The things you learn from cops i
n bus stations.
She was one hundred percent right. I should have known Egon was wrong for me the minute he said he didn’t read romances.
A. Historical fiction is NOT romance.
B. What the hell is wrong with reading romance, anyway?
And C.? He didn’t read anything at all, really.
I should have known.
When my bus pulled up a few minutes later, the cop hugged me warmly and tucked an Ativan out of her own stash into my pocket to ward off any relapses.
“You’ll love Philadelphia,” she said. “But watch out for the ladies who are putting on your shin-dig. There’s a romance writing group near here in Erie, and let me just say—we’ve been called out to a few of their parties. Some of those chicks are decently hard-core.”

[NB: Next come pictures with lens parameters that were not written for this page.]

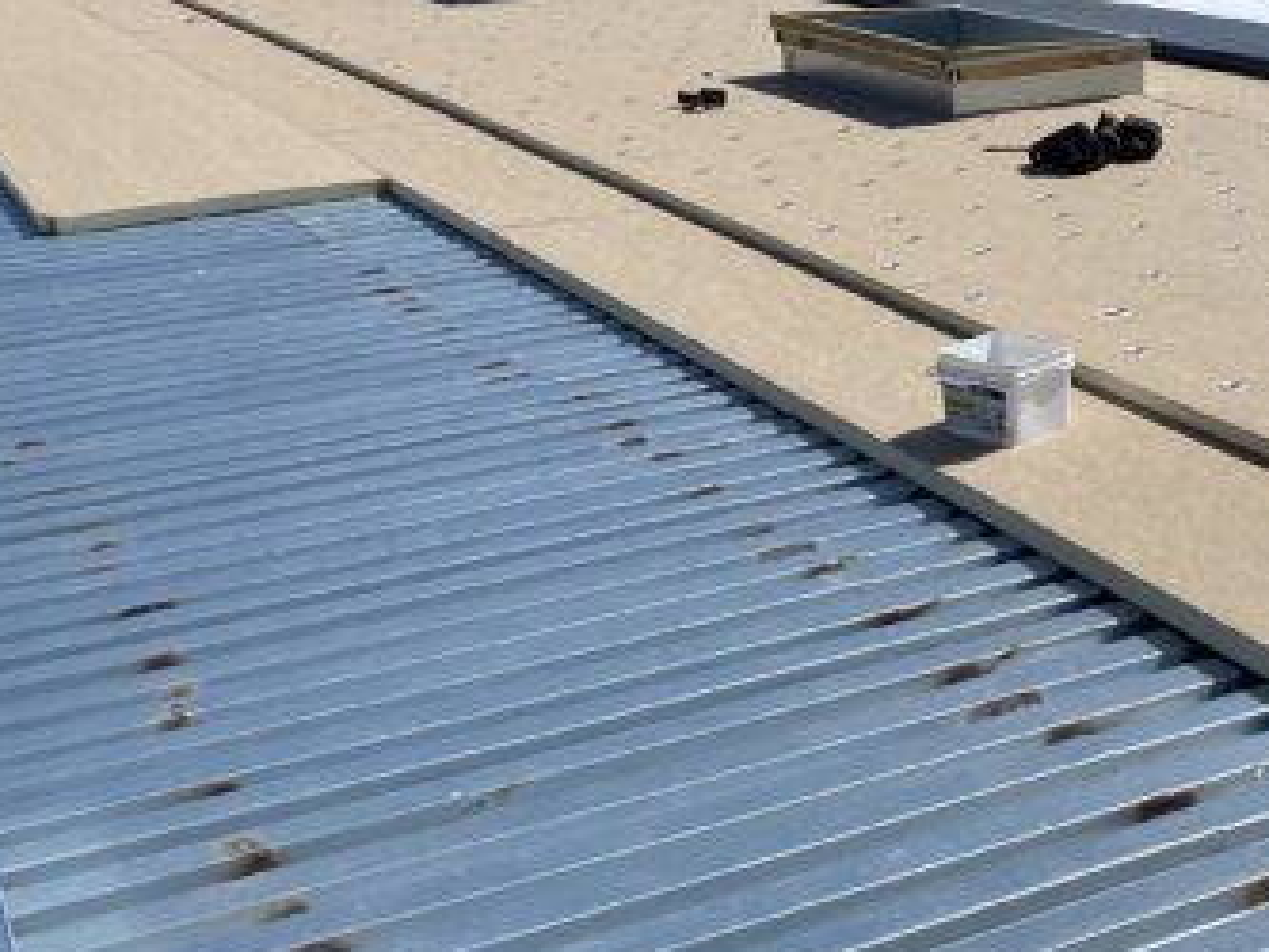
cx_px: 1021
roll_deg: -0.8
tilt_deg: -10.1
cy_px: 179
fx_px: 2200
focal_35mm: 60
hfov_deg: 31.3
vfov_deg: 24.0
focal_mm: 4.25
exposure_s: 1/7194
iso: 32
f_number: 1.8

I waved through the window until she was just a teeny blue dot in the distance. Nice to know that even a cop could see the value of following a dream.
Fortuitous Fate…
3:30 pm, February 20
Philadelphia, Pennsylvania, USA
The most important news for today is that I have mastered the comment anti-spam function. Because, there may not be many actual readers out there, but holy crow——is my blog being followed by a lot of bots.
Okay, I’m lying.
Because the most important news is that I have actually made it into a special mini-conference, sponsored by an organization for writers of romantic fiction. Yes, the very conference advertised on a certain hot-pink flyer handed to me in Chicago.
Fate smiled on me that day.
Apparently, the conference has been planned to celebrate Something Special. (Also? I note that the flyer tended to Randomly Capitalize Important Items. Jane Austen, your influence has now extended into its third century…)
This particular Something Special is an industry award. And that it is an award given to someone who has never claimed to be a romance writer (nor an Over-User of Excessive Capitalization) is what makes it all the more interesting.